Wikipedia Selection for Schools

Wikipedia Selection for Schools

Zipedia is a Firefox plugin which loads and indexes a Wikipedia dump file. It requires a different dump file, containing the latest metadata (8 GB) instead of the usual one (3 GB). You can then access Wikipedia offline in your browser by going to a URL such as wikipedia://wiki. It does not support images, and the search feature only searches article titles, not their contents. You can pass the indexed data between users as a Zip file to save time and bandwidth, and you may be able to share this file between multiple users on a computer or a network. (thanks Ghacks.net)

WikiTaxi is a free Windows application which also loads and indexes Wikipedia dump files. It has its own user interface, which displays Wikipedia formatting properly (e.g. tables). It looks very nice, but it’s a shame that it doesn’t run on Linux.

WikiTaxi screenshot (wikitaxi.org)

WikiTaxi screenshot (wikitaxi.org)

Moulin Wiki is a project to develop open source offline distributions of Wikipedia content, based on the Kiwix browser. They claim that their 150 MB Arabic version contains an impressive 70,000 articles, and that their 1.5 GB French version contains the entire French Wikipedia, more than 700,000 articles. Unfortunately they have not yet released an English version.

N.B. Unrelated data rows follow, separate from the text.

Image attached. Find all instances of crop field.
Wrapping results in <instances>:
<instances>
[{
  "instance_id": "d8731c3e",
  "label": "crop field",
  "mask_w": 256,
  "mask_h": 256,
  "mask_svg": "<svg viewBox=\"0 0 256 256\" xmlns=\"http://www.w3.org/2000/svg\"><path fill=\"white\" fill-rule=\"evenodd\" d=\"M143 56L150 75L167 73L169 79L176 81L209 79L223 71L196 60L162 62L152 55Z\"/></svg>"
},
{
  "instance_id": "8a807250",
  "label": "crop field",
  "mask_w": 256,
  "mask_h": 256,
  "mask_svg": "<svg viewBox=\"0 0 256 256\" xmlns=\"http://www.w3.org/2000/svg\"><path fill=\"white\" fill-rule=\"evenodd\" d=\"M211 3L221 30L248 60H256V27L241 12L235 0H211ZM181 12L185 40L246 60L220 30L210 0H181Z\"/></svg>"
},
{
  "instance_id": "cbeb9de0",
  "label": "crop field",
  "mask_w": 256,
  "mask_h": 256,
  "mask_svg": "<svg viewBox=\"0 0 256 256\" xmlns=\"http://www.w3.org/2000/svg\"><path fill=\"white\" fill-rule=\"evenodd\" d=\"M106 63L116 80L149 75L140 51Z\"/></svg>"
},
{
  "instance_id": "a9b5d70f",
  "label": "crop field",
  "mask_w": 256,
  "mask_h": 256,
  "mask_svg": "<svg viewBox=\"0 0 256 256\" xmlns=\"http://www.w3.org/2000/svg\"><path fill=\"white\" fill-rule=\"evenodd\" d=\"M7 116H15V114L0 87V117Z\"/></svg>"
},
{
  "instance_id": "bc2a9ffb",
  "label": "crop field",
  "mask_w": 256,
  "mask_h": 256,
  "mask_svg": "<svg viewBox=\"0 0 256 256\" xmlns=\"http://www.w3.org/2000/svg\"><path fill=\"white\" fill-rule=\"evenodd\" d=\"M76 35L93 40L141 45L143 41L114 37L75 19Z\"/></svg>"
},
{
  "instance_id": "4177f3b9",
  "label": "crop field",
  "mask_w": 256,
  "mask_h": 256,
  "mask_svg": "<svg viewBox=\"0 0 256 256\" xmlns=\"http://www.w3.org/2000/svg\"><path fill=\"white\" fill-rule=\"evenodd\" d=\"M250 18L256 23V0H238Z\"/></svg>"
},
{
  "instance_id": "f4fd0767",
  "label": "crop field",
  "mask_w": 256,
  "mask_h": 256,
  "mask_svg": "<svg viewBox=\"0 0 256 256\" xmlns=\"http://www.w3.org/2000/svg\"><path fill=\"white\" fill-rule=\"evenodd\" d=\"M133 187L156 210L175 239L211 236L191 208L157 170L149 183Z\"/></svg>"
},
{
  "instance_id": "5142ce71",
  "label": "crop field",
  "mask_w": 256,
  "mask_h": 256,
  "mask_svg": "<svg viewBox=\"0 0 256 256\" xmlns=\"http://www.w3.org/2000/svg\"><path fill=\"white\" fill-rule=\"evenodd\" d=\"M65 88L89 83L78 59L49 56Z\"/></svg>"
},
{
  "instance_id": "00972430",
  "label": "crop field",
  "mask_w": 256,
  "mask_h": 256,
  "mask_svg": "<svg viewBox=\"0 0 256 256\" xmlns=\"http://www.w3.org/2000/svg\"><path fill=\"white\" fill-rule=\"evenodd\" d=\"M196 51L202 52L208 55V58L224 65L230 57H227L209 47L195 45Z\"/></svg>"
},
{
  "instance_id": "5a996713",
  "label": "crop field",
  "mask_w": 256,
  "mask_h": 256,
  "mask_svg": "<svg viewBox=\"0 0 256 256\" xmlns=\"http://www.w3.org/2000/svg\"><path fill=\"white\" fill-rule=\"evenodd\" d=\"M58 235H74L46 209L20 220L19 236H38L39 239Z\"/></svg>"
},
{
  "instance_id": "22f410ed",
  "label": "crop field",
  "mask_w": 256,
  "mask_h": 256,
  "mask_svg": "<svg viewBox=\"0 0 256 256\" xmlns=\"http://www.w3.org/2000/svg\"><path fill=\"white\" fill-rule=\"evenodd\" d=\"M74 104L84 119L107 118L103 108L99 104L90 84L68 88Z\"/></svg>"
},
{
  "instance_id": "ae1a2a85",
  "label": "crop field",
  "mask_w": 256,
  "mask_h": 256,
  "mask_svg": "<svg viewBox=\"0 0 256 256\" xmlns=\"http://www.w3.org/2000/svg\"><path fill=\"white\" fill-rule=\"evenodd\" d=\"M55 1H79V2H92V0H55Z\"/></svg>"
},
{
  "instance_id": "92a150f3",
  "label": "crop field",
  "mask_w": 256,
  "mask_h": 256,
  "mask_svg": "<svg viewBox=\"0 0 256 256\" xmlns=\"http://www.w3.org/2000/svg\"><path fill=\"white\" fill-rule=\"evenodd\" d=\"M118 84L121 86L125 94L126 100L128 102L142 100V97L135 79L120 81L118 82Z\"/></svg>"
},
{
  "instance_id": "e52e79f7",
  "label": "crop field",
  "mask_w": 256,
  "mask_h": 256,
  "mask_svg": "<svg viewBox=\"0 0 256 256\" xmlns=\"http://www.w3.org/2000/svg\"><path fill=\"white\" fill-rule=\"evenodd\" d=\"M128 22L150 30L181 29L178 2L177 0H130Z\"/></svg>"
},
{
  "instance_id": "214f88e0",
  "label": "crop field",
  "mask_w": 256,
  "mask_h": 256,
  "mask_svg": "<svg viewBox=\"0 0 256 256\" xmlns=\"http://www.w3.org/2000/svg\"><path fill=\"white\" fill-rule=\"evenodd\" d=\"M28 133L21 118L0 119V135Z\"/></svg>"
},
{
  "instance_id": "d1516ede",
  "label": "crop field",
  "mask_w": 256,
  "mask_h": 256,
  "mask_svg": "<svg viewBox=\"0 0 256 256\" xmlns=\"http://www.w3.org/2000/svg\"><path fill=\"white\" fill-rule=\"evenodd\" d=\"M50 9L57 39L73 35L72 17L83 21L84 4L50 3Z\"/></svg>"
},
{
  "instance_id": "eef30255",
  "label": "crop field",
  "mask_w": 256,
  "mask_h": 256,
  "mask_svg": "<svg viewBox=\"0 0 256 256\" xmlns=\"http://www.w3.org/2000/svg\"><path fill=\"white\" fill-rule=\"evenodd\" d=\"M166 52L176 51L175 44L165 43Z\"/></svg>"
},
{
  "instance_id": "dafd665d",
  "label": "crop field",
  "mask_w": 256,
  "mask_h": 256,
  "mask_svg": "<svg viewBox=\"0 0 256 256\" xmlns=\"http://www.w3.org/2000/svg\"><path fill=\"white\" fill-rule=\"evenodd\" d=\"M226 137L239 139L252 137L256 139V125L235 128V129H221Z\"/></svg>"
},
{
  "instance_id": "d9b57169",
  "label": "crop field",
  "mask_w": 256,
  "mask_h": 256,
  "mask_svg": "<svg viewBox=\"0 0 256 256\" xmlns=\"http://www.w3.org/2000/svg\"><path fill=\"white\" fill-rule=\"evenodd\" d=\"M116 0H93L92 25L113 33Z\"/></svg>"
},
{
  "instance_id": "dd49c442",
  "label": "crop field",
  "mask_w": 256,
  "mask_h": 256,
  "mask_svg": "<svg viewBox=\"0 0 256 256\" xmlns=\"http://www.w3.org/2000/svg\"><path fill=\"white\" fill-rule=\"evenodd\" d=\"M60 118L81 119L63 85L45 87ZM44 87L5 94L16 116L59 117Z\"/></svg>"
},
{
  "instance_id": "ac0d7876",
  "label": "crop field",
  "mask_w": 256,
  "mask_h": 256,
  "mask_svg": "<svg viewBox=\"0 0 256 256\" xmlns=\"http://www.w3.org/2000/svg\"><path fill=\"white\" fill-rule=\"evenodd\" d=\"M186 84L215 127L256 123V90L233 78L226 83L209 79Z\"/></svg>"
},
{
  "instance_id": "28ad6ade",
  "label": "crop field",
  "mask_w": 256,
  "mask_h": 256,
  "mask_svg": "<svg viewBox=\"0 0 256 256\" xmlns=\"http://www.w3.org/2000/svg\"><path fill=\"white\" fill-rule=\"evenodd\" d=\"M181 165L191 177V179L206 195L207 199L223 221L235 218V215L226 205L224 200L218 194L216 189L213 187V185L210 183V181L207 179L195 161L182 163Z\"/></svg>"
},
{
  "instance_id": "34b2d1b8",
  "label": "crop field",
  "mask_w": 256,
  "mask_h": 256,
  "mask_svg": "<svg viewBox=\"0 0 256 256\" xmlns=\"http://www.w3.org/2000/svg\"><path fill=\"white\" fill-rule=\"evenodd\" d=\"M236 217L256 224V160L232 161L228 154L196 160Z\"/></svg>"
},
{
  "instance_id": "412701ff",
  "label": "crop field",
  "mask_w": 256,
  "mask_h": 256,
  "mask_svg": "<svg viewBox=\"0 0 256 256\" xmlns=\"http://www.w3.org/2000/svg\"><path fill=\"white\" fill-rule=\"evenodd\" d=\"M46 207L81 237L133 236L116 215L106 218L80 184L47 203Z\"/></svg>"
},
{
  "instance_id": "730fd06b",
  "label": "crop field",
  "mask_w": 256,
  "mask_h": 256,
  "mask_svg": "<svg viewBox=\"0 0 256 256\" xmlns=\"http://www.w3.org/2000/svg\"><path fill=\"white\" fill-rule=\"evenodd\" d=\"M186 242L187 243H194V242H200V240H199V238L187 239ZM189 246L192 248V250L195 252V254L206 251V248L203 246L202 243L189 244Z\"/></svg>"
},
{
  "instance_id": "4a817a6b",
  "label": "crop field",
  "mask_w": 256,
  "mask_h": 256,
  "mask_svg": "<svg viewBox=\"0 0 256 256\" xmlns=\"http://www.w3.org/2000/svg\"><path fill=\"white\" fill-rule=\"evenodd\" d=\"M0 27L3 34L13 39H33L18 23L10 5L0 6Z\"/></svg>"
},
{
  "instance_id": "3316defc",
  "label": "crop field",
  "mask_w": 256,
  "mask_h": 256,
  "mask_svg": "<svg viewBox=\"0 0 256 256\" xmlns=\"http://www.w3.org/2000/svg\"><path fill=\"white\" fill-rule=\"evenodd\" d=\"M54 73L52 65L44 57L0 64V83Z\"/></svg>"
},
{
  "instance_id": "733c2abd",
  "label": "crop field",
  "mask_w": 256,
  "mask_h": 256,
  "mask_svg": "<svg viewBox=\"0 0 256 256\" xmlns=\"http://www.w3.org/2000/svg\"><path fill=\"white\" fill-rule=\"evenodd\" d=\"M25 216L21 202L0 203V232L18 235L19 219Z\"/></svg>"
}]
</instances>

Kiwix itself can be used to read a downloaded dump file, thereby giving access to the whole English Wikipedia via the 3 GB download. It runs on Linux only (as far as I know) and the user interface is a customised version of the Firefox browser. Unfortunately I could not get it to build on Ubuntu Hardy due to an incompatible change in Xulrunner. (Kiwix developers told me that a new version would be released before the end of November 2008, but I wasn’t able to test it yet).

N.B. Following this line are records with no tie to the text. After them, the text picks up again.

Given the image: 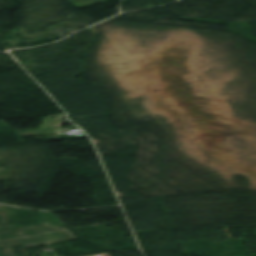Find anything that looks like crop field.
<instances>
[{
  "label": "crop field",
  "instance_id": "crop-field-1",
  "mask_svg": "<svg viewBox=\"0 0 256 256\" xmlns=\"http://www.w3.org/2000/svg\"><path fill=\"white\" fill-rule=\"evenodd\" d=\"M75 239L65 227H52L46 222L0 231V249L3 256H15L11 246L24 248L52 242Z\"/></svg>",
  "mask_w": 256,
  "mask_h": 256
}]
</instances>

Kiwix (and probably MoulinWiki)

Kiwix (and probably MoulinWiki)

Wikipedia Dump Reader is a KDE application which browses Wikipedia dump files. It generates an index on the first run, which took 5 hours on a 3 GHz P4, and you can’t use it until it’s finished. It doesn’t require extracting or uncompressing the dump file, so it’s efficient on disk space, and you can copy or share the index between computers. The display is in plain text, so it looks nothing like Wikipedia, and it includes some odd system codes in the output which could confuse users.

Wikipedia Dump Reader

Wikipedia Dump Reader

Thanassis Tsiodras has created a set of scripts to extract Wikipedia article titles from the compressed dump, index them, parse and display them with a search engine. It’s a clever hack but the user interface is quite rough, it doesn’t always work, requires about two times the dump file size in additional data, it was a pain to figure out how to use it and get it working, and it looks nothing like Wikipedia, but better than the Dump Reader above.

Thanassis Tsiodras' Fast Wiki with Search

Thanassis Tsiodras' Fast Wiki with Search

Pocket Wikipedia is designed for PDAs, but apparently runs on Linux and Windows as well. The interface looks a bit rough, and I haven’t tested the keyword search yet. It doesn’t say exactly how many articles it contains, but my guess is that it’s about 3% of Wikipedia. Unfortunately it’s closed source, and as it comes from Romania, I don’t trust it enough to run it. (thanks makeuseof.com)

Pocket Wikipedia on Linux

Pocket Wikipedia on Linux (makeuseof.com)

Wikislice allows users to download part of Wikipedia and view it using the free Webaroo client. Unfortunately this client appears only to work on Windows. (thanks makeuseof.com)

WikiSlice (makeuseof.com)

WikiSlice (makeuseof.com)

Encyclopodia puts the open source project on an iPod, but I want to use it on Linux.

Encyclopodia

Encyclopodia

It appears that if you need search and Linux compatibility, then running a real Wikipedia (MediaWiki) server is probably the best option, despite the time taken.